Too expensive, glitchy early software, and missed expectations: Amazon got burned with the Fire Phone, and the company’s execs are owning up to that fact – though that doesn’t mean it’s the last smartphone the online retail behemoth will be doing. Amazon took a $170m hit on the little-loved Android phone – which includes face-tracking cameras, and can be used to visually scan products and then hunt for them on its virtual shelves – confirming a huge write-down on unsold stock in its recent financial results. According to its devices chief, not only is Amazon ready to take the blame for the disaster, but it thinks the problem was incredibly simple.
“We didn’t get the price right,” Senior VP of Devices David Limp told Fortune. “I think people come to expect a great value, and we sort of mismatched expectations.”
Ahead of the Fire Phone’s much-rumored launch, speculation had been rife that Amazon would shake up the mobile industry with some sort of innovative pricing scheme. Bundled data with an Amazon Prime subscription was a common suggestion, echoing the free-for-life data plan Amazon had already offered with select Kindle ereader models.

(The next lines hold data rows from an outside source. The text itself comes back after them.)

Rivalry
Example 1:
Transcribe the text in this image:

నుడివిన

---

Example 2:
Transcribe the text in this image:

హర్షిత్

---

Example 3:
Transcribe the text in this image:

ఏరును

In actual fact, however, Amazon played it safe and stuck to the status quo. An AT&T exclusive, the Fire Phone matched the iPhone and other new Android handsets by starting at $199.99 with a two-year agreement.
For a new platform, with a relatively limited selection of apps, and from a company known primarily for its competitive pricing, it proved to be a turnoff.

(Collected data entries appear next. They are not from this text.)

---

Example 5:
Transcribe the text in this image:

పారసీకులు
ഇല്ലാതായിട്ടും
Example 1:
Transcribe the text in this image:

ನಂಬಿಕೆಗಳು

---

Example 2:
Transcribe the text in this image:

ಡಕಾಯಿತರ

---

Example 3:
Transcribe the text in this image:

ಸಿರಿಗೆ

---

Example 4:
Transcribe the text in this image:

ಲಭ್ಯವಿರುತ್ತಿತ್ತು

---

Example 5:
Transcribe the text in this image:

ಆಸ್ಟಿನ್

“We thought we had it right,” Limp said. “But we’re also willing to say, ‘we missed.’ And so we corrected.”
That correction involved slashing the price by $199, making the phone less than a dollar on-contract. According to Limp, sales improved considerably after that, though the retailer isn’t talking specific numbers.
Firmware updates also addressed some early criticisms about functionality, such as those we mentioned in our own review of the Fire Phone.
While many predicted Amazon would axe the phone project altogether, Limp says that’s not how things will pan out. The software will continue to get refinements, he argues, and beyond that Amazon is looking to the long game, one it already played successfully with the Kindle.